M. Zahn, de Franklin Templeton, a déclaré que les obligations françaises ne compensaient pas les risques encourus par les investisseurs et qu'elles devraient être négociées comme celles de l'Espagne, qui offrent un rendement supplémentaire de 30 points de base par rapport à la dette allemande.

Toutefois, les investisseurs ont déclaré que le dérapage budgétaire pourrait être toléré plus longtemps car les obligations françaises sont considérées comme un actif relativement sûr pour la zone euro qui fait face à une pénurie de dette de haute qualité, compte tenu de la taille de son marché et de sa notation AA - la deuxième catégorie la plus élevée.

"Nous sommes neutres sur la France, car nous ne pensons pas que l'histoire fiscale puisse causer suffisamment de volatilité", a déclaré James Ringer, gestionnaire de fonds chez Schroders, qui s'attend à ce que la France conserve ses notes AA pendant un certain temps.

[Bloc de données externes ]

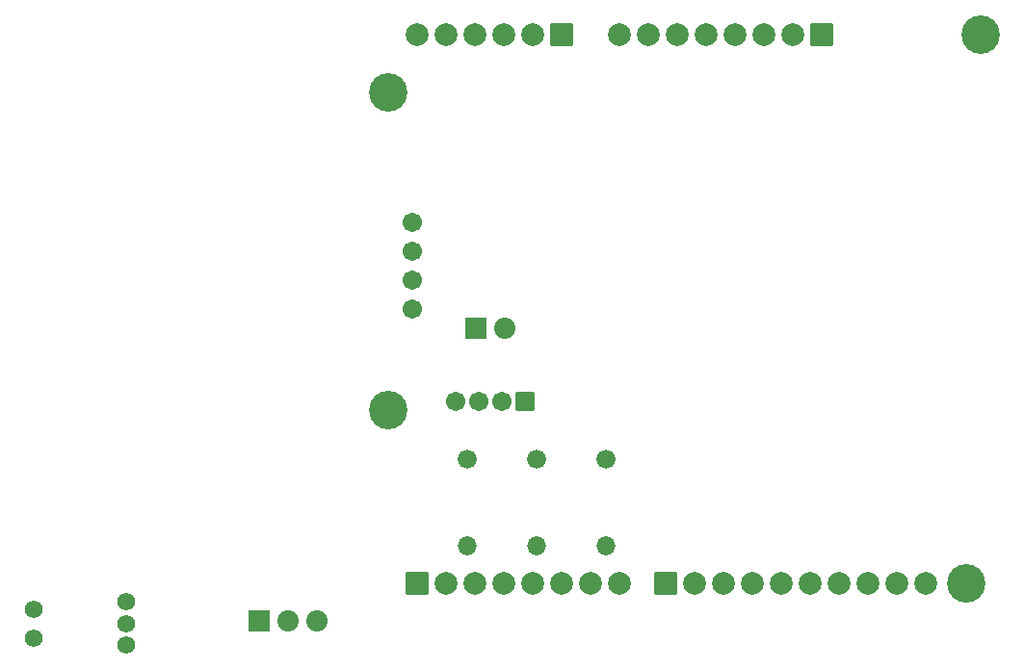
<source format=gbr>
%TF.GenerationSoftware,KiCad,Pcbnew,7.0.10*%
%TF.CreationDate,2025-01-22T21:10:17-07:00*%
%TF.ProjectId,HIVA,48495641-2e6b-4696-9361-645f70636258,rev?*%
%TF.SameCoordinates,Original*%
%TF.FileFunction,Soldermask,Top*%
%TF.FilePolarity,Negative*%
%FSLAX46Y46*%
G04 Gerber Fmt 4.6, Leading zero omitted, Abs format (unit mm)*
G04 Created by KiCad (PCBNEW 7.0.10) date 2025-01-22 21:10:17*
%MOMM*%
%LPD*%
G01*
G04 APERTURE LIST*
G04 Aperture macros list*
%AMRoundRect*
0 Rectangle with rounded corners*
0 $1 Rounding radius*
0 $2 $3 $4 $5 $6 $7 $8 $9 X,Y pos of 4 corners*
0 Add a 4 corners polygon primitive as box body*
4,1,4,$2,$3,$4,$5,$6,$7,$8,$9,$2,$3,0*
0 Add four circle primitives for the rounded corners*
1,1,$1+$1,$2,$3*
1,1,$1+$1,$4,$5*
1,1,$1+$1,$6,$7*
1,1,$1+$1,$8,$9*
0 Add four rect primitives between the rounded corners*
20,1,$1+$1,$2,$3,$4,$5,0*
20,1,$1+$1,$4,$5,$6,$7,0*
20,1,$1+$1,$6,$7,$8,$9,0*
20,1,$1+$1,$8,$9,$2,$3,0*%
G04 Aperture macros list end*
%ADD10C,1.676000*%
%ADD11O,1.676000X1.676000*%
%ADD12C,1.576000*%
%ADD13C,1.704000*%
%ADD14C,3.376000*%
%ADD15C,2.004000*%
%ADD16RoundRect,0.102000X0.900000X0.900000X-0.900000X0.900000X-0.900000X-0.900000X0.900000X-0.900000X0*%
%ADD17RoundRect,0.102000X0.750000X0.750000X-0.750000X0.750000X-0.750000X-0.750000X0.750000X-0.750000X0*%
%ADD18RoundRect,0.038000X0.900000X-0.900000X0.900000X0.900000X-0.900000X0.900000X-0.900000X-0.900000X0*%
%ADD19C,1.876000*%
G04 APERTURE END LIST*
D10*
%TO.C,R3*%
X41934032Y-40364609D03*
D11*
X41934032Y-47984609D03*
%TD*%
D10*
%TO.C,R2*%
X48030032Y-40364609D03*
D11*
X48030032Y-47984609D03*
%TD*%
D10*
%TO.C,R1*%
X54126032Y-40364609D03*
D11*
X54126032Y-47984609D03*
%TD*%
D12*
%TO.C,L1*%
X3834032Y-53572609D03*
X3834032Y-56112609D03*
X11962032Y-52937609D03*
X11962032Y-54842609D03*
X11962032Y-56747609D03*
%TD*%
D13*
%TO.C,U1*%
X37108032Y-19536609D03*
X37108032Y-22076609D03*
X37108032Y-24616609D03*
X37108032Y-27156609D03*
%TD*%
D14*
%TO.C,A1*%
X87122000Y-3048000D03*
X85852000Y-51308000D03*
X35052000Y-36068000D03*
X35052000Y-8128000D03*
D15*
X65532000Y-3048000D03*
X62992000Y-3048000D03*
D16*
X50292000Y-3048000D03*
D15*
X47752000Y-3048000D03*
X45212000Y-3048000D03*
X42672000Y-3048000D03*
X40132000Y-3048000D03*
X79756000Y-51308000D03*
X37592000Y-3048000D03*
X82296000Y-51308000D03*
X77216000Y-51308000D03*
D16*
X37592000Y-51308000D03*
D15*
X40132000Y-51308000D03*
X42672000Y-51308000D03*
X45212000Y-51308000D03*
X47752000Y-51308000D03*
X50292000Y-51308000D03*
X52832000Y-51308000D03*
X55372000Y-51308000D03*
D16*
X59436000Y-51308000D03*
D15*
X61976000Y-51308000D03*
X64516000Y-51308000D03*
X67056000Y-51308000D03*
X69596000Y-51308000D03*
X72136000Y-51308000D03*
X57912000Y-3048000D03*
X60452000Y-3048000D03*
X74676000Y-51308000D03*
X70612000Y-3048000D03*
D16*
X73152000Y-3048000D03*
D15*
X68072000Y-3048000D03*
X55372000Y-3048000D03*
%TD*%
D17*
%TO.C,D1*%
X47014032Y-35284609D03*
D13*
X44982032Y-35284609D03*
X42950032Y-35284609D03*
X40918032Y-35284609D03*
%TD*%
D18*
%TO.C,Buzzer1*%
X42716032Y-28909609D03*
D19*
X45256032Y-28909609D03*
%TD*%
D18*
%TO.C,J1*%
X23646032Y-54588609D03*
D19*
X26186032Y-54588609D03*
X28726032Y-54588609D03*
%TD*%
M02*

</source>
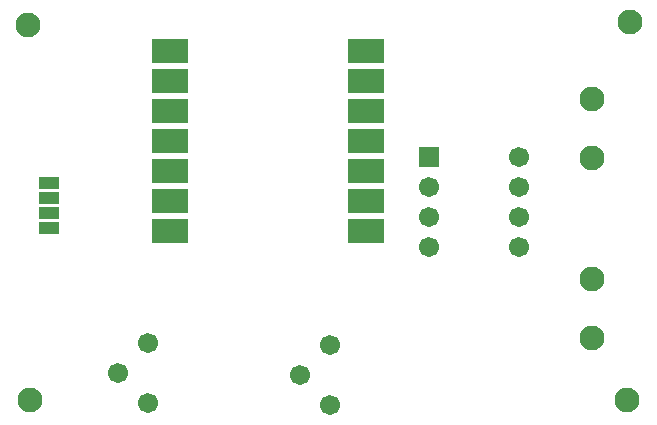
<source format=gts>
G04 Layer: TopSolderMaskLayer*
G04 EasyEDA v6.5.50, 2025-05-02 13:44:32*
G04 9c8b662e0eda49d2b6f133a678b52552,4ea17189a5af4923b0f09c00d4425dfb,10*
G04 Gerber Generator version 0.2*
G04 Scale: 100 percent, Rotated: No, Reflected: No *
G04 Dimensions in millimeters *
G04 leading zeros omitted , absolute positions ,4 integer and 5 decimal *
%FSLAX45Y45*%
%MOMM*%

%AMMACRO1*4,1,8,-1.5211,-1.0008,-1.5508,-0.9708,-1.5508,0.971,-1.5211,1.0008,1.5208,1.0008,1.5508,0.971,1.5508,-0.9708,1.5208,-1.0008,-1.5211,-1.0008,0*%
%AMMACRO2*4,1,8,-0.8212,-0.8509,-0.8509,-0.8209,-0.8509,0.8212,-0.8212,0.8509,0.8209,0.8509,0.8509,0.8212,0.8509,-0.8209,0.8209,-0.8509,-0.8212,-0.8509,0*%
%AMMACRO3*4,1,8,-0.8212,-0.4953,-0.8509,-0.4653,-0.8509,0.4656,-0.8212,0.4953,0.8209,0.4953,0.8509,0.4656,0.8509,-0.4653,0.8209,-0.4953,-0.8212,-0.4953,0*%
%ADD10MACRO1*%
%ADD11MACRO2*%
%ADD12C,1.7018*%
%ADD13C,2.1016*%
%ADD14C,1.7016*%
%ADD15MACRO3*%
%ADD16C,0.0153*%

%LPD*%
D10*
G01*
X2217991Y6007100D03*
G01*
X2217991Y5753100D03*
G01*
X2217991Y5499100D03*
G01*
X2217991Y5245100D03*
G01*
X2217991Y4991100D03*
G01*
X2217991Y4737100D03*
G01*
X2217991Y4483100D03*
G01*
X3878008Y4483100D03*
G01*
X3878008Y4737100D03*
G01*
X3878008Y4991100D03*
G01*
X3878008Y5245100D03*
G01*
X3878008Y5499100D03*
G01*
X3878008Y5753100D03*
G01*
X3878008Y6007100D03*
D11*
G01*
X4406900Y5105400D03*
D12*
G01*
X4406900Y4851400D03*
G01*
X4406900Y4597400D03*
G01*
X4406900Y4343400D03*
G01*
X5168900Y4343400D03*
G01*
X5168900Y4597400D03*
G01*
X5168900Y4851400D03*
G01*
X5168900Y5105400D03*
D13*
G01*
X1016000Y6223000D03*
G01*
X1028700Y3048000D03*
G01*
X6108700Y6248400D03*
G01*
X6083300Y3048000D03*
D14*
G01*
X1778000Y3276600D03*
G01*
X2032000Y3022600D03*
G01*
X2032000Y3530600D03*
G01*
X3314700Y3263900D03*
G01*
X3568700Y3009900D03*
G01*
X3568700Y3517900D03*
D13*
G01*
X5791200Y5597144D03*
G01*
X5791200Y5096255D03*
G01*
X5791200Y4073144D03*
G01*
X5791200Y3572255D03*
D15*
G01*
X1193800Y4635500D03*
G01*
X1193800Y4508500D03*
G01*
X1193800Y4762500D03*
G01*
X1193800Y4889500D03*
D14*
G01*
X2218004Y6007100D03*
G01*
X2218004Y5753100D03*
G01*
X2218004Y5499100D03*
G01*
X2218004Y4991100D03*
G01*
X2218004Y4737100D03*
G01*
X2218004Y4483100D03*
G01*
X3877995Y6007100D03*
G01*
X3877995Y5753100D03*
G01*
X3877995Y5499100D03*
G01*
X3877995Y5245100D03*
G01*
X3877995Y4991100D03*
G01*
X3877995Y4737100D03*
G01*
X3877995Y4483100D03*
G01*
X2218004Y5245100D03*
M02*

</source>
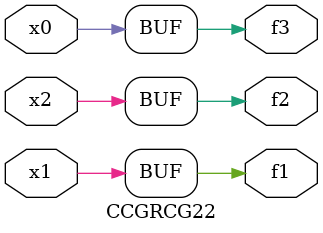
<source format=v>
module CCGRCG22(
	input x0, x1, x2,
	output f1, f2, f3
);
	assign f1 = x1;
	assign f2 = x2;
	assign f3 = x0;
endmodule

</source>
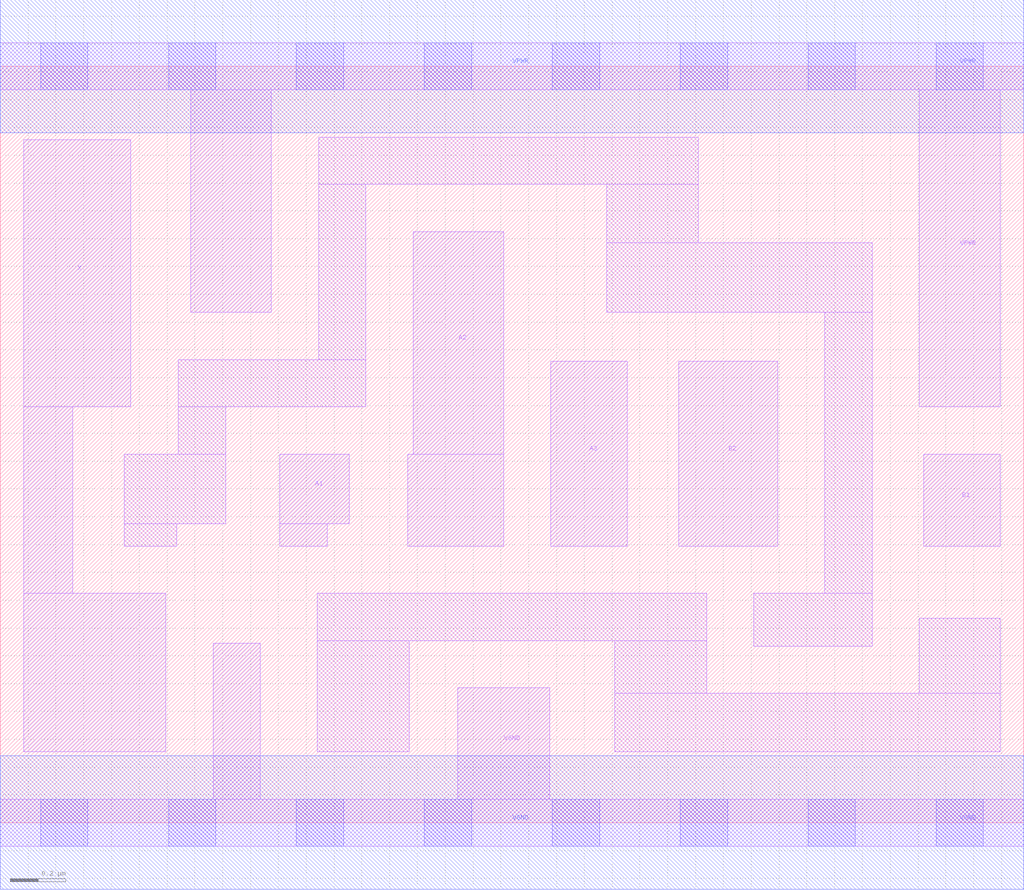
<source format=lef>
# Copyright 2020 The SkyWater PDK Authors
#
# Licensed under the Apache License, Version 2.0 (the "License");
# you may not use this file except in compliance with the License.
# You may obtain a copy of the License at
#
#     https://www.apache.org/licenses/LICENSE-2.0
#
# Unless required by applicable law or agreed to in writing, software
# distributed under the License is distributed on an "AS IS" BASIS,
# WITHOUT WARRANTIES OR CONDITIONS OF ANY KIND, either express or implied.
# See the License for the specific language governing permissions and
# limitations under the License.
#
# SPDX-License-Identifier: Apache-2.0

VERSION 5.7 ;
  NAMESCASESENSITIVE ON ;
  NOWIREEXTENSIONATPIN ON ;
  DIVIDERCHAR "/" ;
  BUSBITCHARS "[]" ;
UNITS
  DATABASE MICRONS 200 ;
END UNITS
MACRO sky130_fd_sc_hd__o32a_1
  CLASS CORE ;
  SOURCE USER ;
  FOREIGN sky130_fd_sc_hd__o32a_1 ;
  ORIGIN  0.000000  0.000000 ;
  SIZE  3.680000 BY  2.720000 ;
  SYMMETRY X Y R90 ;
  SITE unithd ;
  PIN A1
    ANTENNAGATEAREA  0.247500 ;
    DIRECTION INPUT ;
    USE SIGNAL ;
    PORT
      LAYER li1 ;
        RECT 1.005000 0.995000 1.175000 1.075000 ;
        RECT 1.005000 1.075000 1.255000 1.325000 ;
    END
  END A1
  PIN A2
    ANTENNAGATEAREA  0.247500 ;
    DIRECTION INPUT ;
    USE SIGNAL ;
    PORT
      LAYER li1 ;
        RECT 1.465000 0.995000 1.810000 1.325000 ;
        RECT 1.485000 1.325000 1.810000 2.125000 ;
    END
  END A2
  PIN A3
    ANTENNAGATEAREA  0.247500 ;
    DIRECTION INPUT ;
    USE SIGNAL ;
    PORT
      LAYER li1 ;
        RECT 1.980000 0.995000 2.255000 1.660000 ;
    END
  END A3
  PIN B1
    ANTENNAGATEAREA  0.247500 ;
    DIRECTION INPUT ;
    USE SIGNAL ;
    PORT
      LAYER li1 ;
        RECT 3.320000 0.995000 3.595000 1.325000 ;
    END
  END B1
  PIN B2
    ANTENNAGATEAREA  0.247500 ;
    DIRECTION INPUT ;
    USE SIGNAL ;
    PORT
      LAYER li1 ;
        RECT 2.440000 0.995000 2.795000 1.660000 ;
    END
  END B2
  PIN X
    ANTENNADIFFAREA  0.504000 ;
    DIRECTION OUTPUT ;
    USE SIGNAL ;
    PORT
      LAYER li1 ;
        RECT 0.085000 0.255000 0.595000 0.825000 ;
        RECT 0.085000 0.825000 0.260000 1.495000 ;
        RECT 0.085000 1.495000 0.470000 2.455000 ;
    END
  END X
  PIN VGND
    DIRECTION INOUT ;
    SHAPE ABUTMENT ;
    USE GROUND ;
    PORT
      LAYER li1 ;
        RECT 0.000000 -0.085000 3.680000 0.085000 ;
        RECT 0.765000  0.085000 0.935000 0.645000 ;
        RECT 1.645000  0.085000 1.975000 0.485000 ;
      LAYER mcon ;
        RECT 0.145000 -0.085000 0.315000 0.085000 ;
        RECT 0.605000 -0.085000 0.775000 0.085000 ;
        RECT 1.065000 -0.085000 1.235000 0.085000 ;
        RECT 1.525000 -0.085000 1.695000 0.085000 ;
        RECT 1.985000 -0.085000 2.155000 0.085000 ;
        RECT 2.445000 -0.085000 2.615000 0.085000 ;
        RECT 2.905000 -0.085000 3.075000 0.085000 ;
        RECT 3.365000 -0.085000 3.535000 0.085000 ;
      LAYER met1 ;
        RECT 0.000000 -0.240000 3.680000 0.240000 ;
    END
  END VGND
  PIN VPWR
    DIRECTION INOUT ;
    SHAPE ABUTMENT ;
    USE POWER ;
    PORT
      LAYER li1 ;
        RECT 0.000000 2.635000 3.680000 2.805000 ;
        RECT 0.685000 1.835000 0.975000 2.635000 ;
        RECT 3.305000 1.495000 3.595000 2.635000 ;
      LAYER mcon ;
        RECT 0.145000 2.635000 0.315000 2.805000 ;
        RECT 0.605000 2.635000 0.775000 2.805000 ;
        RECT 1.065000 2.635000 1.235000 2.805000 ;
        RECT 1.525000 2.635000 1.695000 2.805000 ;
        RECT 1.985000 2.635000 2.155000 2.805000 ;
        RECT 2.445000 2.635000 2.615000 2.805000 ;
        RECT 2.905000 2.635000 3.075000 2.805000 ;
        RECT 3.365000 2.635000 3.535000 2.805000 ;
      LAYER met1 ;
        RECT 0.000000 2.480000 3.680000 2.960000 ;
    END
  END VPWR
  OBS
    LAYER li1 ;
      RECT 0.445000 0.995000 0.635000 1.075000 ;
      RECT 0.445000 1.075000 0.810000 1.325000 ;
      RECT 0.640000 1.325000 0.810000 1.495000 ;
      RECT 0.640000 1.495000 1.315000 1.665000 ;
      RECT 1.140000 0.255000 1.470000 0.655000 ;
      RECT 1.140000 0.655000 2.540000 0.825000 ;
      RECT 1.145000 1.665000 1.315000 2.295000 ;
      RECT 1.145000 2.295000 2.510000 2.465000 ;
      RECT 2.180000 1.835000 3.135000 2.085000 ;
      RECT 2.180000 2.085000 2.510000 2.295000 ;
      RECT 2.210000 0.255000 3.595000 0.465000 ;
      RECT 2.210000 0.465000 2.540000 0.655000 ;
      RECT 2.710000 0.635000 3.135000 0.825000 ;
      RECT 2.965000 0.825000 3.135000 1.835000 ;
      RECT 3.305000 0.465000 3.595000 0.735000 ;
  END
END sky130_fd_sc_hd__o32a_1

</source>
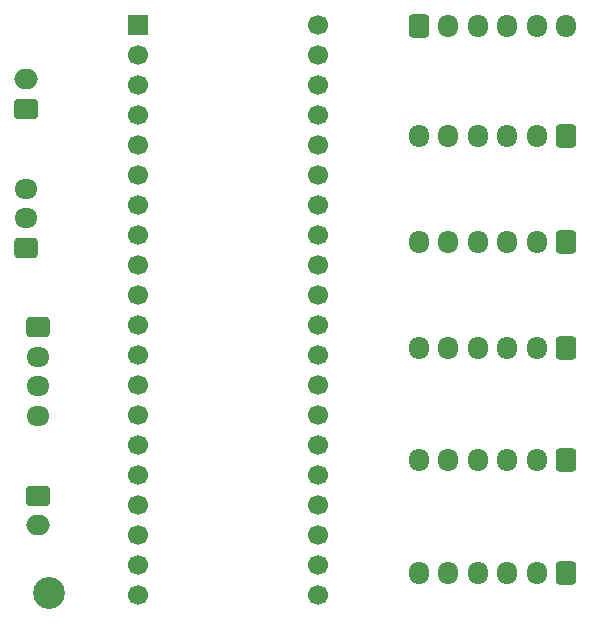
<source format=gbr>
%TF.GenerationSoftware,KiCad,Pcbnew,9.0.5*%
%TF.CreationDate,2026-01-17T00:35:45+01:00*%
%TF.ProjectId,replicazeron_stm,7265706c-6963-4617-9a65-726f6e5f7374,rev?*%
%TF.SameCoordinates,Original*%
%TF.FileFunction,Soldermask,Top*%
%TF.FilePolarity,Negative*%
%FSLAX46Y46*%
G04 Gerber Fmt 4.6, Leading zero omitted, Abs format (unit mm)*
G04 Created by KiCad (PCBNEW 9.0.5) date 2026-01-17 00:35:45*
%MOMM*%
%LPD*%
G01*
G04 APERTURE LIST*
G04 Aperture macros list*
%AMRoundRect*
0 Rectangle with rounded corners*
0 $1 Rounding radius*
0 $2 $3 $4 $5 $6 $7 $8 $9 X,Y pos of 4 corners*
0 Add a 4 corners polygon primitive as box body*
4,1,4,$2,$3,$4,$5,$6,$7,$8,$9,$2,$3,0*
0 Add four circle primitives for the rounded corners*
1,1,$1+$1,$2,$3*
1,1,$1+$1,$4,$5*
1,1,$1+$1,$6,$7*
1,1,$1+$1,$8,$9*
0 Add four rect primitives between the rounded corners*
20,1,$1+$1,$2,$3,$4,$5,0*
20,1,$1+$1,$4,$5,$6,$7,0*
20,1,$1+$1,$6,$7,$8,$9,0*
20,1,$1+$1,$8,$9,$2,$3,0*%
G04 Aperture macros list end*
%ADD10C,2.700000*%
%ADD11O,2.000000X1.700000*%
%ADD12RoundRect,0.250000X-0.750000X0.600000X-0.750000X-0.600000X0.750000X-0.600000X0.750000X0.600000X0*%
%ADD13RoundRect,0.250000X0.750000X-0.600000X0.750000X0.600000X-0.750000X0.600000X-0.750000X-0.600000X0*%
%ADD14RoundRect,0.250000X0.600000X0.725000X-0.600000X0.725000X-0.600000X-0.725000X0.600000X-0.725000X0*%
%ADD15O,1.700000X1.950000*%
%ADD16RoundRect,0.250000X-0.725000X0.600000X-0.725000X-0.600000X0.725000X-0.600000X0.725000X0.600000X0*%
%ADD17O,1.950000X1.700000*%
%ADD18RoundRect,0.250000X-0.600000X-0.725000X0.600000X-0.725000X0.600000X0.725000X-0.600000X0.725000X0*%
%ADD19RoundRect,0.250000X0.725000X-0.600000X0.725000X0.600000X-0.725000X0.600000X-0.725000X-0.600000X0*%
%ADD20R,1.700000X1.700000*%
%ADD21C,1.700000*%
G04 APERTURE END LIST*
D10*
%TO.C,REF\u002A\u002A*%
X74000000Y-90750000D03*
%TD*%
D11*
%TO.C,J7_Stick1*%
X73000000Y-85000000D03*
D12*
X73000000Y-82500000D03*
%TD*%
D13*
%TO.C,J8_LED1*%
X72000000Y-49750000D03*
D11*
X72000000Y-47250000D03*
%TD*%
D14*
%TO.C,J5_Ring1*%
X117750000Y-52000000D03*
D15*
X115250000Y-52000000D03*
X112750000Y-52000000D03*
X110250000Y-52000000D03*
X107750000Y-52000000D03*
X105250000Y-52000000D03*
%TD*%
D16*
%TO.C,J10*%
X73000000Y-68250000D03*
D17*
X73000000Y-70750000D03*
X73000000Y-73250000D03*
X73000000Y-75750000D03*
%TD*%
D14*
%TO.C,J6_Pinky1*%
X117750000Y-61000000D03*
D15*
X115250000Y-61000000D03*
X112750000Y-61000000D03*
X110250000Y-61000000D03*
X107750000Y-61000000D03*
X105250000Y-61000000D03*
%TD*%
D18*
%TO.C,J1_Col1*%
X105250000Y-42750000D03*
D15*
X107750000Y-42750000D03*
X110250000Y-42750000D03*
X112750000Y-42750000D03*
X115250000Y-42750000D03*
X117750000Y-42750000D03*
%TD*%
D14*
%TO.C,J3_Index1*%
X117750000Y-79500000D03*
D15*
X115250000Y-79500000D03*
X112750000Y-79500000D03*
X110250000Y-79500000D03*
X107750000Y-79500000D03*
X105250000Y-79500000D03*
%TD*%
D19*
%TO.C,J9*%
X72000000Y-61500000D03*
D17*
X72000000Y-59000000D03*
X72000000Y-56500000D03*
%TD*%
D20*
%TO.C,U2*%
X81510000Y-42670000D03*
D21*
X81510000Y-45210000D03*
X81510000Y-47750000D03*
X81510000Y-50290000D03*
X81510000Y-52830000D03*
X81510000Y-55370000D03*
X81510000Y-57910000D03*
X81510000Y-60450000D03*
X81510000Y-62990000D03*
X81510000Y-65530000D03*
X81510000Y-68070000D03*
X81510000Y-70610000D03*
X81510000Y-73150000D03*
X81510000Y-75690000D03*
X81510000Y-78230000D03*
X81510000Y-80770000D03*
X81510000Y-83310000D03*
X81510000Y-85850000D03*
X81510000Y-88390000D03*
X81510000Y-90930000D03*
X96750000Y-90930000D03*
X96750000Y-88390000D03*
X96750000Y-85850000D03*
X96750000Y-83310000D03*
X96750000Y-80770000D03*
X96750000Y-78230000D03*
X96750000Y-75690000D03*
X96750000Y-73150000D03*
X96750000Y-70610000D03*
X96750000Y-68070000D03*
X96750000Y-65530000D03*
X96750000Y-62990000D03*
X96750000Y-60450000D03*
X96750000Y-57910000D03*
X96750000Y-55370000D03*
X96750000Y-52830000D03*
X96750000Y-50290000D03*
X96750000Y-47750000D03*
X96750000Y-45210000D03*
X96750000Y-42670000D03*
%TD*%
D14*
%TO.C,J2_Thumb1*%
X117750000Y-89000000D03*
D15*
X115250000Y-89000000D03*
X112750000Y-89000000D03*
X110250000Y-89000000D03*
X107750000Y-89000000D03*
X105250000Y-89000000D03*
%TD*%
D14*
%TO.C,J4_Mid1*%
X117750000Y-70000000D03*
D15*
X115250000Y-70000000D03*
X112750000Y-70000000D03*
X110250000Y-70000000D03*
X107750000Y-70000000D03*
X105250000Y-70000000D03*
%TD*%
M02*

</source>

La France pourrait également bénéficier d'une croissance économique toujours supérieure à la moyenne de la zone euro.

RÉFORMES

La France, comme l'Italie, devrait être confrontée à une procédure de réduction du déficit, son écart budgétaire ne devant pas passer sous la barre des 3 % fixée par l'Union européenne, malgré l'annonce de 10 milliards d'euros de coupes budgétaires en février et de 10 milliards supplémentaires prévus.

Les marchés ont également ignoré les risques en Italie, où les obligations ont surperformé leurs équivalents régionaux malgré des mesures moins bonnes qu'en France, bien qu'aidées par une prime plus juteuse.

Rabobank prévoit un déficit français de 3,6 % d'ici 2028 en raison de l'augmentation des coûts d'intérêt. Pour passer sous la barre des 3 %, il faudrait que le déficit hors paiements d'intérêts reste proche de 0 % pendant quelques années, ce qui serait un défi pour un gouvernement qui, parmi les économies développées, est celui qui dépense le plus par rapport à sa production.

En l'absence de changements politiques, Morgan Stanley prévoit que la dette de la France atteindra 132 % de la production d'ici 2040, contre 111 % actuellement, tandis que l'Espagne et l'Italie devraient rester à peu près inchangées, à 111 % et 136 %, respectivement.

Le système de partis dispersés de la France rend les réformes plus difficiles, a déclaré Ales Koutny, responsable des taux internationaux chez Vanguard, le deuxième plus grand gestionnaire d'actifs au monde.

Sous-pondérant la France, il préfère la dette espagnole.

Des réformes ou une croissance plus élevée signifieraient "une meilleure trajectoire qui nous donnerait un peu plus de confiance pour détenir des obligations françaises", a déclaré M. Koutny.